Cuccinelli facing backlash for backing tea party allies in shutdown
10/2/2013, 3:56 p.m.
ALEXANDRIA (NYT) - With 170,000 federal employees in Virginia and 30 percent of the economy of Northern Virginia dependent on government spending, no state has more to lose from a government shutdown than this one.
And the first concrete gauge of the political fallout might play out here, where a governor’s race that had been dominated by the weakness of the two candidates now seems to be focused on the question of which party will take the blame.
With the election just 34 days away, the issue increasingly is raising risks for Kenneth T. Cuccinelli II, the Republican, who is worriedly trying to keep voters angry at Washington Republicans from taking it out on him.
Mr. Cuccinelli, Virginia’s attorney general, says he does not support a federal shutdown. He has tried to turn the tables on his Democratic opponent, Terry McAuliffe, by arguing that he would bring the same inflexibility to Richmond that produced the breakdown this week in Washington.
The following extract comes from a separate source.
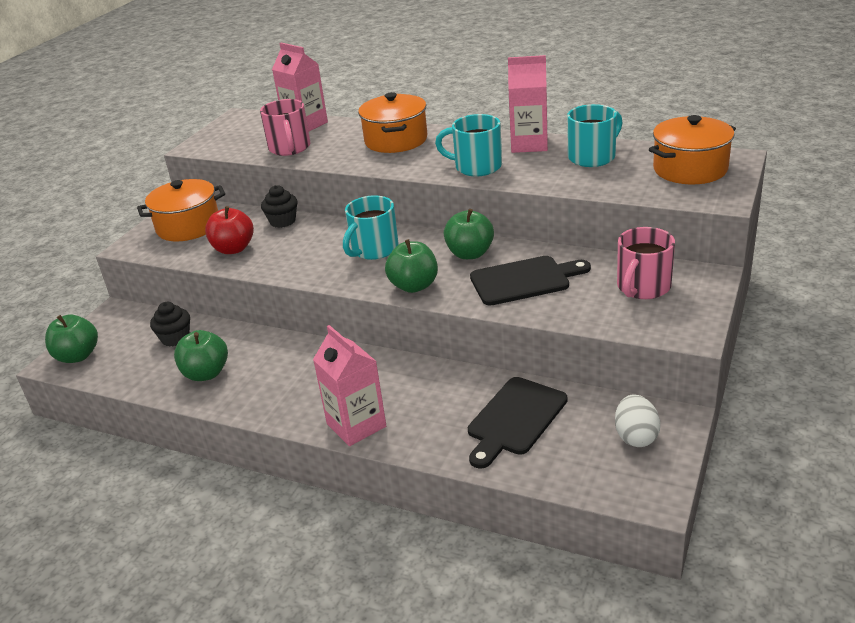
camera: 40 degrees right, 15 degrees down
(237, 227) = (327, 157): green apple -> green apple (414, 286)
But with national polls showing a majority of voters blaming Republicans for government dysfunction, Mr. Cuccinelli has a problem that worsens each day the shutdown continues and brings more economic pain to Virginians, analysts and Republican strategists said.
Presumably mindful of the political reality in their battleground state, two Republican House members from Virginia — Scott Rigell and Frank R. Wolf — broke ranks on Tuesday and called for a vote to finance the government with no policy strings attached, which would end the shutdown.
No one knows how long the shutdown will last and what its political fallout will be. But Virginia has long been looked to as a harbinger, however imperfect, for the coming Congressional midterm elections. It is one of only two states to hold statewide elections a year after a presidential vote. (New Jersey, the other, does not have a close-fought governor’s contest this year.)
“This will clearly knock out the Republicans in Northern Virginia,” said Tom Davis, a former Republican member of the House from the region. “You’ll have a lot of angry voters looking for some way to express discontent. They don’t get a shot at Congress until next year.”
Added John Feehery, a former aide to a previous Republican House speaker, J. Dennis Hastert, “If I were Ken Cuccinelli I’d be calling my friends in the Tea Party and saying knock this off.”
The Cuccinelli campaign’s strategy for avoiding blowback is to distance itself from the work of Congressional Republicans. Danny Diaz, a senior campaign adviser, said voters would be able to make a distinction between Washington lawmakers and the statewide gubernatorial candidates.
“I think these are voters who are going to understand, O.K., this is the federal government, and these are guys running for state office, and I’ve heard from them and I’m going to weigh that,” he said.
Last week, at the first televised debate, Mr. Cuccinelli drew a distinction between himself and Congressional Republicans willing to close down the government if a budget resolution did not gut President Obama’s health care law. “We’ve got to make compromises to get the budget going,” he said.